When it comes right down to it, many people are interested in the welfare of animals. And because the potential herd of litigants has expanded, serving as trustee of a pet trust can be much more perilous than running a trust benefiting humans. With pets, one never knows who will jump the fence and attempt to bite the trustee. Many animal welfare groups are finding that combating trusts in order to commandeer them is quite lucrative.
But why would anybody want to sue a pet trust? An animal-care agency, for example, might well complain about the way trust assets are used. There are strict statutory requirements that trust funds be dedicated to the pet beneficiary and to no one (human or animal) else. The law states that neither the pet trust principal nor income shall be converted to the use of the trustee or to any use other than for the benefit of the animal.

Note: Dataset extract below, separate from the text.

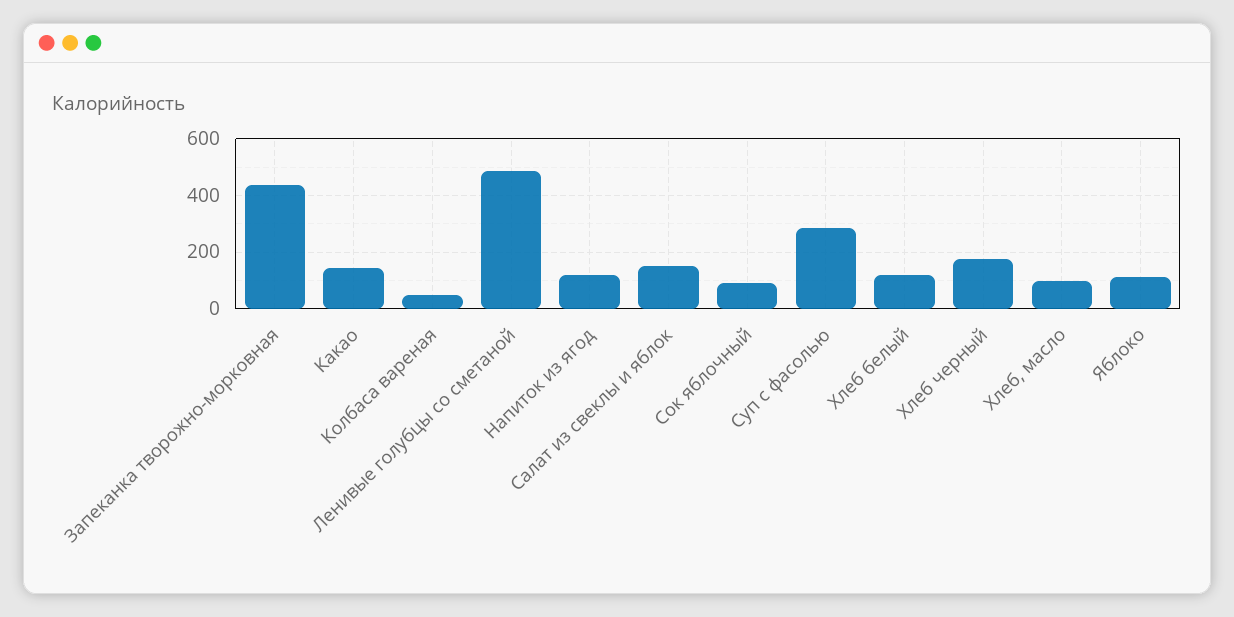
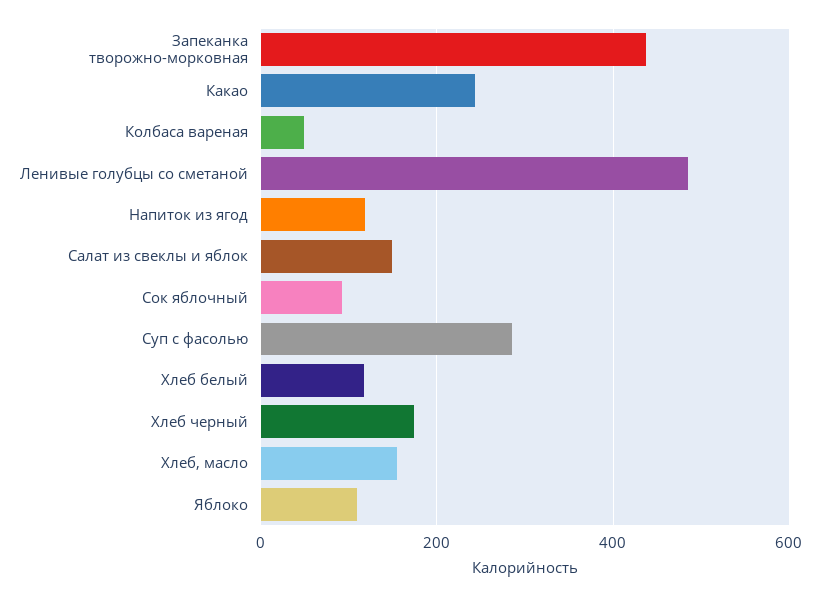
Какао: 150 -> 240
Хлеб, масло: 100 -> 160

This language is sweeping and its meaning is ambiguous. Existing laws already prohibit self-dealing and require trustees to exercise discretionary powers reasonably. It could be argued that the trustee is not even entitled to compensation unless specified within the trust. Such a result would be harsh indeed, considering that trustees normally are entitled to reasonable compensation when the trust instrument is silent on the issue.
Accountings are required for a pet trust unless the value of its assets is less than $40,000 and the trust instrument does not require an accounting. But, considering that the cost of maintaining a couple of horses can exceed $40,000 annually, attorneys can expect substantial funding of pet trusts.
So here is the real problem: Who’s entitled to the accountings? The answer is the beneficiaries who would be entitled to distribution if the animal were then deceased and to any nonprofit charitable corporation that has as its principal activity the care of animals and that has requested these accountings in writing. Therefore, one can anticipate a rush from organizations interested in animal welfare to regularly request such accountings, to ensure that caretakers for animals are using the trust assets for the benefit the pet involved. It should be noted, as well, that even if the trust instrument itself waives an accounting, a court can still compel one.
Accountings aren’t the only thing a pet trustee has to worry about. The remainder beneficiary, an enforcer named in the trust, and nonprofit charitable animal-care corporations have the right to “inspect the animal, the premises where the animal is maintained, or the books and records of the trust.”
The right of an animal-care corporation to inspect any pet as well as the premises where the pet is maintained is not further defined by the statute. It’s possible that if a person accepts the job of caring for a beneficiary animal and then boards the animal at his or her residence, the right of inspection may well extend to that person’s entire home. Once again, Pet Trusts are a fine target for any alleged animal care group in order to rifle funds for themselves.